Whenever the string "this" turns up in a line below, that line should be copied.

Data excerpts –
»»
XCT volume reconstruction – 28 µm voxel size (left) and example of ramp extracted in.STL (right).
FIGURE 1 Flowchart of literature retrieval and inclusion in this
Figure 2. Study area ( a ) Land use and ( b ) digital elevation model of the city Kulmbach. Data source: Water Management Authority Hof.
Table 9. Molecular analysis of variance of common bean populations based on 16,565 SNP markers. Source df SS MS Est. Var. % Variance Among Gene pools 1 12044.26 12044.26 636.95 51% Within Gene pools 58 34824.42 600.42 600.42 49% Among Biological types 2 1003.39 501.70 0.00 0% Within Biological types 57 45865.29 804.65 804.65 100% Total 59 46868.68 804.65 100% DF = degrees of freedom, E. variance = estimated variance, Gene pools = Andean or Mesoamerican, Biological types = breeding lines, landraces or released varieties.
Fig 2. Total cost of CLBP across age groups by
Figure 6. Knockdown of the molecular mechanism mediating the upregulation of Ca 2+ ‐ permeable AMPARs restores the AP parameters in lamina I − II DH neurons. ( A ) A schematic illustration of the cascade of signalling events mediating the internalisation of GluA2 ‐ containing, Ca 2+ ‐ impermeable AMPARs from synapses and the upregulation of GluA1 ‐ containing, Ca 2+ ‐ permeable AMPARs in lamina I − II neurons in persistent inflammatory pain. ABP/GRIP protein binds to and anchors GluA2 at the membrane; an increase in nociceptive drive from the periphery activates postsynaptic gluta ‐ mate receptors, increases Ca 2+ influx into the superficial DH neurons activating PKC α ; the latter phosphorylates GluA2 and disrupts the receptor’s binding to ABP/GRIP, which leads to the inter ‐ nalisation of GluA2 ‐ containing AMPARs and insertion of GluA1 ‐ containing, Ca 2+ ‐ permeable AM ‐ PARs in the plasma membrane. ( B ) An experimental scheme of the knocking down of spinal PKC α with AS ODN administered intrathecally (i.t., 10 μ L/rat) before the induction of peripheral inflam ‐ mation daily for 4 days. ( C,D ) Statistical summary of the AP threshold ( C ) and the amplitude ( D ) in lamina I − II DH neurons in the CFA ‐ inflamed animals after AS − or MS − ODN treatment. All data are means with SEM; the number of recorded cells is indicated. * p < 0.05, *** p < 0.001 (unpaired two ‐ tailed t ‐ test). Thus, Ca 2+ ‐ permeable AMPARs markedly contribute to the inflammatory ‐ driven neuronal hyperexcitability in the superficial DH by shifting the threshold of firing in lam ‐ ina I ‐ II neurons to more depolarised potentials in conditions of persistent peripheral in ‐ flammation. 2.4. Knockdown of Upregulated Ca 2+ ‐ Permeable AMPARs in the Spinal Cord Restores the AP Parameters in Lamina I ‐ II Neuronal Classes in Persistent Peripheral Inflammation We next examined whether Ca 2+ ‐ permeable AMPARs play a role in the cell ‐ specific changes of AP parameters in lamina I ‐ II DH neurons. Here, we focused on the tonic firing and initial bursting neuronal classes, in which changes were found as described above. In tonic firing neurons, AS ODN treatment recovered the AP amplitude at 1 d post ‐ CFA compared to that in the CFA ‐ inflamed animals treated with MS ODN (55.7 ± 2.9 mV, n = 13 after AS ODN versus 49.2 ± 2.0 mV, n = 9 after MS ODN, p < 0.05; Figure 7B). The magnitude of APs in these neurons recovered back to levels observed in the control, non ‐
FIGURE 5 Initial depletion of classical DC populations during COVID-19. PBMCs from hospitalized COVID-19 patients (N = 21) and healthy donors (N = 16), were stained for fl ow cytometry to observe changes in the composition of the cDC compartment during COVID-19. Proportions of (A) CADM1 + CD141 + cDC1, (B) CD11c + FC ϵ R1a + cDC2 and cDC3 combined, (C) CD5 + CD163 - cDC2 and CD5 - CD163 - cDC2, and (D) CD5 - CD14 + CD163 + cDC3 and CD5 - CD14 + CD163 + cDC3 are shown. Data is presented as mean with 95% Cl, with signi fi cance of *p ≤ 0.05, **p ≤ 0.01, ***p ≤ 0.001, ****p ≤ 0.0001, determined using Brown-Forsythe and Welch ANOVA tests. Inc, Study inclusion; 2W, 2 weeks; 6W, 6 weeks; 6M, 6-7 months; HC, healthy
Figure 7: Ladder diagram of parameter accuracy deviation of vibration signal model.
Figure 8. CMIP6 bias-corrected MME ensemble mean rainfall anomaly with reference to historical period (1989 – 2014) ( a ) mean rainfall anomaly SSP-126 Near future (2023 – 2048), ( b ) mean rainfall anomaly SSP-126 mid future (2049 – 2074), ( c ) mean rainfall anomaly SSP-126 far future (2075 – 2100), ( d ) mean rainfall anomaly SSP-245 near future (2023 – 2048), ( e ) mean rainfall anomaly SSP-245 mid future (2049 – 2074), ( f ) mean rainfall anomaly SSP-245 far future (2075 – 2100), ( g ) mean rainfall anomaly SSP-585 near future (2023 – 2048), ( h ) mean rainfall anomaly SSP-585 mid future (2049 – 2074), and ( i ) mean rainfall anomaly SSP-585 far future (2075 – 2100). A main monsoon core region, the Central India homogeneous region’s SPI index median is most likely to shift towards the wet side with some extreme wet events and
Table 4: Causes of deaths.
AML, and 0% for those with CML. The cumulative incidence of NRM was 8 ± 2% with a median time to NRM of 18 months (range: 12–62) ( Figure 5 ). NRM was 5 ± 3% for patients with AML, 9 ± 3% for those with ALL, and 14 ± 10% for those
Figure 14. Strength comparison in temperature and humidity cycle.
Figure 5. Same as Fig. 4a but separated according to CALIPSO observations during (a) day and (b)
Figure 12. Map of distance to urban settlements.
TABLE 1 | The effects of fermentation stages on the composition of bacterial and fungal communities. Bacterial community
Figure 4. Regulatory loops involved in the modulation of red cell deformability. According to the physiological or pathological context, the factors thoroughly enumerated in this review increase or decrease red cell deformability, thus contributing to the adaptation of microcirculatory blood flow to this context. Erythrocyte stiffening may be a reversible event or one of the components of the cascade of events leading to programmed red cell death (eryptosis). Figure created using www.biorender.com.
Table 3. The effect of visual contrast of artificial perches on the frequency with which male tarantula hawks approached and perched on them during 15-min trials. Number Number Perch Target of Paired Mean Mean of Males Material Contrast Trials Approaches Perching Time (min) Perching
««
Exercise solution –
FIGURE 1 Flowchart of literature retrieval and inclusion in this
Figure 4. Regulatory loops involved in the modulation of red cell deformability. According to the physiological or pathological context, the factors thoroughly enumerated in this review increase or decrease red cell deformability, thus contributing to the adaptation of microcirculatory blood flow to this context. Erythrocyte stiffening may be a reversible event or one of the components of the cascade of events leading to programmed red cell death (eryptosis). Figure created using www.biorender.com.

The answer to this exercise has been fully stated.